Aretha Franklin Estate Reportedly Owes IRS $8 Million in Back Taxes

Uncle Sam says Aretha Franklin owes more than "Respect" to the IRS. The late, legendary singer reportedly left behind a large debt in back taxes totaling nearly $8 million.

TMZ reports that the IRS claims Franklin owes more than $6.3 million in back taxes from 2012 to 2018 as well as an additional $1.5 million in penalties, although Franklin's estate has disputed the claim.

David Bennett of Thav Gross P.C., an attorney for Franklin's estate, told the outlet that Franklin paid off the vast majority of her debt before she died and that "The Estate is diligently working to resolve any remaining issues."

Bennett told The Associated Press that Franklin's estate has paid at least $3 million in back taxes to the IRS since her death in August.

"We have a tax attorney. All of her returns have been filed," Bennett told the AP. "We have disputes with the IRS regarding what they claim was income. We claim it's double-dipping income because they don't understand how the business works."

He added that the singer had a lot of expenses when she toured.

"She had to pay for transportation, hotel rooms, backup singers, musicians. When she did that the IRS was questioning the returns she filed," Bennett said. "We're going through audits. Returns were filed as timely as we could get them filed."

One of Franklin's former lawyers told TMZ that the tax lien reported by the IRS is the result of several audits over the last six years and points out that the agency lists 2018 as one of the years in question, despite the fact that the tax year is not yet over.

Franklin's lawyer also filed documents in October demanding nearly $54,000 illegal fees dating back six years.

The Queen of Soul's legal woes were worsened even more when a new lien filed by a publishing company that wants $136,000 for royalties in connection with the 1973 song "Angel."

Provided data:
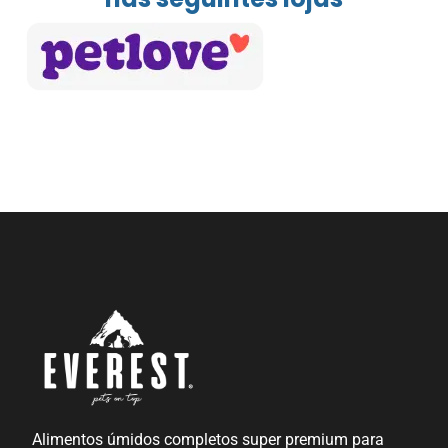
Alimentos úmidos completos super premium para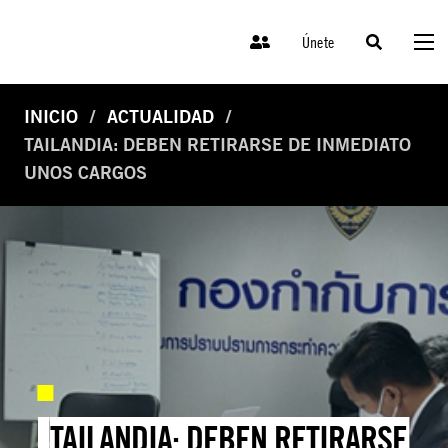
Únete
INICIO
ACTUALIDAD
TAILANDIA: DEBEN RETIRARSE DE INMEDIATO
UNOS CARGOS
TAILANDIA: DEBEN RETIRARSE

Tasks to perform:
- a) Write out the passage of the article on the Franklin estate's tax debt exactly, starting with "TMZ reports that" and going on through "when she toured.".
- b) Summarize the article on the Franklin estate's tax debt in two sentences.

Answers to the exercise:
- a)
TMZ reports that the IRS claims Franklin owes more than $6.3 million in back taxes from 2012 to 2018 as well as an additional $1.5 million in penalties, although Franklin's estate has disputed the claim.

David Bennett of Thav Gross P.C., an attorney for Franklin's estate, told the outlet that Franklin paid off the vast majority of her debt before she died and that "The Estate is diligently working to resolve any remaining issues."

Bennett told The Associated Press that Franklin's estate has paid at least $3 million in back taxes to the IRS since her death in August.

"We have a tax attorney. All of her returns have been filed," Bennett told the AP. "We have disputes with the IRS regarding what they claim was income. We claim it's double-dipping income because they don't understand how the business works."

He added that the singer had a lot of expenses when she toured.

- b) The IRS reportedly claims that Aretha Franklin owes more than $6.3 million in back taxes from 2012 to 2018, plus an additional $1.5 million in penalties, a claim her estate has disputed. David Bennett, an attorney for the estate, said that Franklin paid off the vast majority of her debt before she died, that the estate has paid at least $3 million since her death, and that it disputes what the IRS claims was income.